Start of PROVIDED MATERIAL

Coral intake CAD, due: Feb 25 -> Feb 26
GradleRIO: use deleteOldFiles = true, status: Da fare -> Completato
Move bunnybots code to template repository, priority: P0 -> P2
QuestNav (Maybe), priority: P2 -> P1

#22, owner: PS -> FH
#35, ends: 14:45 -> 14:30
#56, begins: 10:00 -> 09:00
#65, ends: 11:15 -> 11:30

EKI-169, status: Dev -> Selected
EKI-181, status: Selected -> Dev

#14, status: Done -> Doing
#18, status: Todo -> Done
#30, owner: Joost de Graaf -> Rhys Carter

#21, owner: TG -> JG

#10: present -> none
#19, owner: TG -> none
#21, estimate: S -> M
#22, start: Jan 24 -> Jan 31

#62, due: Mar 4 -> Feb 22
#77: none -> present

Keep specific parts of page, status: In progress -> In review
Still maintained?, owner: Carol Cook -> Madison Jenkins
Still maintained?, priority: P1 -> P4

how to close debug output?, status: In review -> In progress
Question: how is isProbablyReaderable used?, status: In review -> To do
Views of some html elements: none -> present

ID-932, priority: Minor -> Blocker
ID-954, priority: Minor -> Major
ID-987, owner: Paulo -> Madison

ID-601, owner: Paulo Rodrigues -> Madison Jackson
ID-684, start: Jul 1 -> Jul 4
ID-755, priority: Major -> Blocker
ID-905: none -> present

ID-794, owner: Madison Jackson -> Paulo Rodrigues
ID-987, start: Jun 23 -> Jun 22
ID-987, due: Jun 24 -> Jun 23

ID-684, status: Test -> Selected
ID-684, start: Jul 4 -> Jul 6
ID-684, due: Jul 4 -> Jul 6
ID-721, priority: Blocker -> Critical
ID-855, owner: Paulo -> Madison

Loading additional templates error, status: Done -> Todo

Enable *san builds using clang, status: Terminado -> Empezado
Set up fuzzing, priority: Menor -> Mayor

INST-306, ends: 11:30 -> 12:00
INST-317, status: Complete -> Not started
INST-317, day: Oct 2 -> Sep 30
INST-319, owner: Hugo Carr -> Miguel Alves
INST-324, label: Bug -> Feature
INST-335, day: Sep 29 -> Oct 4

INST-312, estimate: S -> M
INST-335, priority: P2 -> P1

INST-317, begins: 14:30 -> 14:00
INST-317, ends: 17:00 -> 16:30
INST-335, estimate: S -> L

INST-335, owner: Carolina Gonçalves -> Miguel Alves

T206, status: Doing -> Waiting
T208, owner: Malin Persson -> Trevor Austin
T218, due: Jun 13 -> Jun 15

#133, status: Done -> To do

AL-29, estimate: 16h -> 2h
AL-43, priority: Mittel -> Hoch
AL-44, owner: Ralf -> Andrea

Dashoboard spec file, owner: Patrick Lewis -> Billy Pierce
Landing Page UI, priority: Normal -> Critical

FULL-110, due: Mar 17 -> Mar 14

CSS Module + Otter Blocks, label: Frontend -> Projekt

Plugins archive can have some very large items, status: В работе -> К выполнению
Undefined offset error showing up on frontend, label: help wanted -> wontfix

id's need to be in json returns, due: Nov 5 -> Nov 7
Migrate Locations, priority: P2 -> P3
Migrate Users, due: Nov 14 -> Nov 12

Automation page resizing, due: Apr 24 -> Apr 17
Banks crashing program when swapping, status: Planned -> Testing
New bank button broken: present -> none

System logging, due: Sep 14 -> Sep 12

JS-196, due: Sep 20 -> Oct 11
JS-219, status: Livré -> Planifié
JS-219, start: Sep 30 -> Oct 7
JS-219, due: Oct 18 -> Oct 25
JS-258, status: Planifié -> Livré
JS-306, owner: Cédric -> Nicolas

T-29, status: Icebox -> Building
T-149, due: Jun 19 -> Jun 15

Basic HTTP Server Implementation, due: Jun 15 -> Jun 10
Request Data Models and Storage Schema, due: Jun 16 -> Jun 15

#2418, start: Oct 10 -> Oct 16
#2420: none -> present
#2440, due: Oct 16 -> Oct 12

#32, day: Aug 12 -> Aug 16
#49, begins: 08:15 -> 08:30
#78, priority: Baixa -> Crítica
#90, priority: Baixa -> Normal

End of PROVIDED MATERIAL

EXERCISE REQUIREMENTS:
From the records, copy out each line that includes the string "Madison".

RESULT:
Still maintained?, owner: Carol Cook -> Madison Jenkins
ID-987, owner: Paulo -> Madison
ID-601, owner: Paulo Rodrigues -> Madison Jackson
ID-794, owner: Madison Jackson -> Paulo Rodrigues
ID-855, owner: Paulo -> Madison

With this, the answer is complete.